We call her “Daisy.’’ She is one of my 11 seniors. I have had many of these 12th-graders in my journalism classes for all or most of their high school careers. As much as they have been afflicted by “senioritis” and have had one foot out the door for some time, my heart goes out to them.
The last few weeks of any senior year are filled with special moments of reflection. They are like victory laps in a long race. Now, there is a possibility there will be no prom night, no honors day, no senior picnic or baccalaureate service. Their senior projects, where they serve three-week business internships in hospitals, banks, law offices and restaurants, are in jeopardy. So is graduation at the Macon City Auditorium, one month from today on May 22.

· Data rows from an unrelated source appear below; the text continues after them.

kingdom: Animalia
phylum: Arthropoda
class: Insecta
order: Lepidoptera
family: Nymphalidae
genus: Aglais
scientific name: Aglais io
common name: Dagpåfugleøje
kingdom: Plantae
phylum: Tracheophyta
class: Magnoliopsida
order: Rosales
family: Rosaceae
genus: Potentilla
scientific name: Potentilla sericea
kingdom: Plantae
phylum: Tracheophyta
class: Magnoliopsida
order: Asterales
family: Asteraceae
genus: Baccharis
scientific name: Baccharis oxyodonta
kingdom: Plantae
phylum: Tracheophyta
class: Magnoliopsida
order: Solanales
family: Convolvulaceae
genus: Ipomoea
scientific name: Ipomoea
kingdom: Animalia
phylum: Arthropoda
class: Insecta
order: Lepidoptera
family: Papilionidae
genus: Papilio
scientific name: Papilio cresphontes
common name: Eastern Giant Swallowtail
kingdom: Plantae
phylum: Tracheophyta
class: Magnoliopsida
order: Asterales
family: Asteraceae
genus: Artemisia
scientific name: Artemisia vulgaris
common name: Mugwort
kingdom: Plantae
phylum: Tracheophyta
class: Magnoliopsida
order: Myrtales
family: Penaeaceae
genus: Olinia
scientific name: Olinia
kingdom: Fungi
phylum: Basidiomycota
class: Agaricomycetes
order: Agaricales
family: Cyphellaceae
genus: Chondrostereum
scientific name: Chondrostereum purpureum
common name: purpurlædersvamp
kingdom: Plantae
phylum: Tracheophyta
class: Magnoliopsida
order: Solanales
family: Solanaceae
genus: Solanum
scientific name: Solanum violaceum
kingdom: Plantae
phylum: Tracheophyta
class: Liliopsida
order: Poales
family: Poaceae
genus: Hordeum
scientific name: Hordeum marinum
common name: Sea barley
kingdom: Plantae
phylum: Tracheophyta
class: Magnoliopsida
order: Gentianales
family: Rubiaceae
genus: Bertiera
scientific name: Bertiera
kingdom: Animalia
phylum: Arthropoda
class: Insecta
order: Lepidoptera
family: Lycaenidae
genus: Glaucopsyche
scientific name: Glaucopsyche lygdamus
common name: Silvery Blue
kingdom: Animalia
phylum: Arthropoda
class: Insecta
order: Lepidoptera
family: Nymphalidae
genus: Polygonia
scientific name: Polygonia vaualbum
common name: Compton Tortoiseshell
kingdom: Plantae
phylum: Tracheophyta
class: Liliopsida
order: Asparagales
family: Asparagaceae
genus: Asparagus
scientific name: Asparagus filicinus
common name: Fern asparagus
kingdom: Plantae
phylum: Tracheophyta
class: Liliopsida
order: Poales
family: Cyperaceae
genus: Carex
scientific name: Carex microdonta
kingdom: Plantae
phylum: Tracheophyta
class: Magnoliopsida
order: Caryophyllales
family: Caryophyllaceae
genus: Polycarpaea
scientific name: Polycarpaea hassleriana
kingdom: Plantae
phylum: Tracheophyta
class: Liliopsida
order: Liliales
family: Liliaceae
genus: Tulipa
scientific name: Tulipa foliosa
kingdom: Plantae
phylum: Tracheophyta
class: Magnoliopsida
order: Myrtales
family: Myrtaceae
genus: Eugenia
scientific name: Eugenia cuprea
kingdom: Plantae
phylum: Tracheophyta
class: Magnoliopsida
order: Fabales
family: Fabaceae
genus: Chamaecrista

Whenever the subject of 9/11 comes up in my classes, I always have to remind myself these students have no concept of how life changed after that day. Most of them were not born. In fact, this is the last group of seniors with anyone who was alive in September 2001, and there are only a handful of those who were born in the late summer or early September. They were babies when the world stop turning.
But this could be a 9/11 for every young person. It could become much more than a hardship, an inconvenience, and interruption of daily routines.
One day, they may tell their children and grandchildren to wash their hands, and the memories will come rushing back.
Ed Grisamore teaches journalism at Stratford Academy in Macon. His column appears on Sundays in The Telegraph.